I am curious how I might override the description method that is used when you do the following (see below) for an object. I basically want to better format the output, but am unsure about how I might go about setting this up.

NSLog(@"ARRAY: %@", myArray);

many thanks

EDIT_001

Although subclassing NSArray would have worked I instead decided that I would add a category to NSArray (having not used one before) Here is what I added ...

// ------------------------------------------------------------------- **
// CATAGORY: NSArray
// ------------------------------------------------------------------- **
@interface NSArray (displayNSArray)
    -(NSString*)display;
@end

@implementation NSArray (displayNSArray)
-(NSString*)display {
    id eachIndex;
    NSMutableString *outString = [[[NSMutableString alloc] init] autorelease];
    [outString appendString:@"("];
    for(eachIndex in self) {
        [outString appendString:[eachIndex description]];
        [outString appendString:@" "];
    }
    [outString insertString:@")" atIndex:[outString length]-1];
    return(outString);
}
@end

gary

+2  A: 

If you're doing this a lot, the easiest way to reformat the display of your array would be to add a new prettyPrint category to the NSArray class.
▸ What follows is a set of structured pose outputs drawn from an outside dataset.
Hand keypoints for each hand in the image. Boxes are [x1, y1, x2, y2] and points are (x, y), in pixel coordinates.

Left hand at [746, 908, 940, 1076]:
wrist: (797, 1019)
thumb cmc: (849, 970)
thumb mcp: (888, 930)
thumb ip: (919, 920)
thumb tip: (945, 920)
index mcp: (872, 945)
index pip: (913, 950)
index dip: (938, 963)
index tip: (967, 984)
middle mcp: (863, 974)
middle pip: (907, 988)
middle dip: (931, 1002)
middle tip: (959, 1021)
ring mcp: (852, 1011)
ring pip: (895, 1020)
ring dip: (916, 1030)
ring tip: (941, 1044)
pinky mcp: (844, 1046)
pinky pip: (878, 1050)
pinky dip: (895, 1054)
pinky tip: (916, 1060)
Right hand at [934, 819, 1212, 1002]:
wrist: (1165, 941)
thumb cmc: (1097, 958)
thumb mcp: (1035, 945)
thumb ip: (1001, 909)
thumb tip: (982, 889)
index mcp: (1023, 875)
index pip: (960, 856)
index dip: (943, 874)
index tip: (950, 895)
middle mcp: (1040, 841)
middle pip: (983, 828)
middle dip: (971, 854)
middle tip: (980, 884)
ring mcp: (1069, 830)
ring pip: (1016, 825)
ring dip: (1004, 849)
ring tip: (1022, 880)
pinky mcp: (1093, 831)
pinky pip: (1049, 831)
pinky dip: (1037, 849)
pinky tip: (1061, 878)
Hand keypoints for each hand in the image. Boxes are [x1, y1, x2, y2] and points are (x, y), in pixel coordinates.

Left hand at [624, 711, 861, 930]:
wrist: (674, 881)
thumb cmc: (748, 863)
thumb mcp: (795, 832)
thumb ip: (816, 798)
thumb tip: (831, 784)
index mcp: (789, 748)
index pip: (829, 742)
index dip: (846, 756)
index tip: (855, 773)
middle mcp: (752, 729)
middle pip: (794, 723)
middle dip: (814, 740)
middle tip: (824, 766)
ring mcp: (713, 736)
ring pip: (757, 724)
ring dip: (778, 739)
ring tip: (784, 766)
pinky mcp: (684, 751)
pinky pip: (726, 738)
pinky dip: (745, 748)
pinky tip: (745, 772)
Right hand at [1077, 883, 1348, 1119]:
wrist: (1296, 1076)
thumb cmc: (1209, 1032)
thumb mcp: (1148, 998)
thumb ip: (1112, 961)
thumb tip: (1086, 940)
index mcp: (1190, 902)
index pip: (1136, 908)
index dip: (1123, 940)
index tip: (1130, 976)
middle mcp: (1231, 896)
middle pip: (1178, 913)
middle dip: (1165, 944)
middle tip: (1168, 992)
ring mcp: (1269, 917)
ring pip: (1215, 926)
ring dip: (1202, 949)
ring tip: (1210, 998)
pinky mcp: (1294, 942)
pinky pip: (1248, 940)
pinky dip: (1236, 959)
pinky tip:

@interface NSArray ( PrettyPrintNSArray )
- (NSSTring *)prettyPrint;
@end

@implementation NSArray ( PrettyPrintNSArray )
- (NSString *)prettyPrint {
    NSMutableString *outputString = [[NSMutableString alloc] init];
    for( id item in self ) {
        [outputString appendString:[item description]];
    }
    return outputString;
}
@end

Obviously you'd need to alter the for loop to get the formatting the way you want it.

kubi
Thank you, the first line should be @implementation NSArray (PrettyPrintNSArray) ... Also @interface NSArray (PrettyPrintNSArray) -(NSString*)prettyPrint; @end will be needed before it too.
fuzzygoat
done. That's what I get for typing when 1/2 asleep.
kubi
+1  A: 

From Formatting string objects:

NSString supports the format characters defined for the ANSI C functionprintf(), plus ‘@’ for any object. If the object responds to the descriptionWithLocale: message, NSString sends that message to retrieve the text representation, otherwise, it sends a description message.

So to customize array conversion to string you should change NSArray descriptionWithLocale: implementation. Here's an example of how you can replace object method in run-time.

Vladimir
+2  A: 

I'm assuming that you myArray variable is an instance of the NSArray/NSMutableArray class.

When NSLog() encounters the @ character in its format string, it calls the -description: method on the object. This is a method on the root class, NSObject from which all other Cocoa classes inherit. -description: returns an NSString allowing any object that implements this method to be passed into NSLog(@"@",anyObject) and have a nicely formatted output. The string returned can be anything you care to construct.

For your specific problem, you could subclass NSMutableArray and override the -description: method with your own implementation. Then utilise your subclass instead of NSMutableArray.